Austin Ramzy from TIME reports on the stimulus measures that are affecting Chinese auto industry:
While the U.S. has been debating how to bail out GM and Chrysler during the worst auto industry slump in decades, China has been scrambling to come up with its own rescue plan for its ailing carmakers. But unlike Washington, which is providing billions of dollars to prop up the balance sheets of the Detroit giants, China is taking a different route: it’s trying to get consumers to buy more cars through a sales tax break and targeted subsidies for rural buyers.
On Jan. 20, the Beijing government slashed the sales tax on cars with engines of up to 1.6 liters from 10% to 5%. The measure, designed to get Chinese to buy smaller, more fuel-efficient vehicles, has had an immediate impact. January sales of small cars jumped 19% compared with the previous month, according to the China Association of Automobile Manufacturers. Also boosting buyer interest: Lower road taxes and fuel prices, which are set by the government.

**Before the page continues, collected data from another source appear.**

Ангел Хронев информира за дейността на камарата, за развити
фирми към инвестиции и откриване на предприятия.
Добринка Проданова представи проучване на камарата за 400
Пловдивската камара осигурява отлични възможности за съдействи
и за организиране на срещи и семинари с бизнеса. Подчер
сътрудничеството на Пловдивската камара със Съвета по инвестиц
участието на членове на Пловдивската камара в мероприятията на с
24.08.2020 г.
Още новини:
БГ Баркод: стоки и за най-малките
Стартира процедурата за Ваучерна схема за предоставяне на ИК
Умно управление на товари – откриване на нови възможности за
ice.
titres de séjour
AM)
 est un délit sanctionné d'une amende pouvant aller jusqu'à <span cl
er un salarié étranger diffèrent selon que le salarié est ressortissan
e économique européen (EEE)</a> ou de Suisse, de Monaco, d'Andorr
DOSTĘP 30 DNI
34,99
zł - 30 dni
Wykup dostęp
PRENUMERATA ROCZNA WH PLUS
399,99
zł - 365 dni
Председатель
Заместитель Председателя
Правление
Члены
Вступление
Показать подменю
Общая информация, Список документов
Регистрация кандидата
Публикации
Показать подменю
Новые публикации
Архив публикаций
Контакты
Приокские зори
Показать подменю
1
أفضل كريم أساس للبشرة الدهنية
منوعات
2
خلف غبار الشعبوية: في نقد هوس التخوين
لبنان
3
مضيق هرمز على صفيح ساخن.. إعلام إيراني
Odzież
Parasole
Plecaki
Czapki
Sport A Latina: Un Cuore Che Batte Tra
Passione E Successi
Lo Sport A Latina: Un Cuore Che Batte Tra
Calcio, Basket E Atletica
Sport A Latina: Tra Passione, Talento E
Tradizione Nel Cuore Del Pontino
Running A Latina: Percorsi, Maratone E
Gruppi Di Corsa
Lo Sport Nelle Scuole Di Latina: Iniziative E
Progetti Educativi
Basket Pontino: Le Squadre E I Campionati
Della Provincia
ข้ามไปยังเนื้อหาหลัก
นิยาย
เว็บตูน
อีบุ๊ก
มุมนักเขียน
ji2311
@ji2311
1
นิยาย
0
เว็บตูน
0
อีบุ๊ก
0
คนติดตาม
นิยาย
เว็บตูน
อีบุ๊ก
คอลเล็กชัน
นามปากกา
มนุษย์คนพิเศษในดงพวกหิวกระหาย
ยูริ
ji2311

[…] The tax cuts are part of China’s efforts to revive its economy, which is suffering from dramatic drops in exports and investment, through a wide range of stimulus measures. In November Beijing announced it will spend $586 billion this year to promote growth. While few details of the stimulus plan have been made public, the government says it will use tax cuts and loans to aid 10 key industries including machinery manufacturing, steel, textiles, oil, shipbuilding and electronics.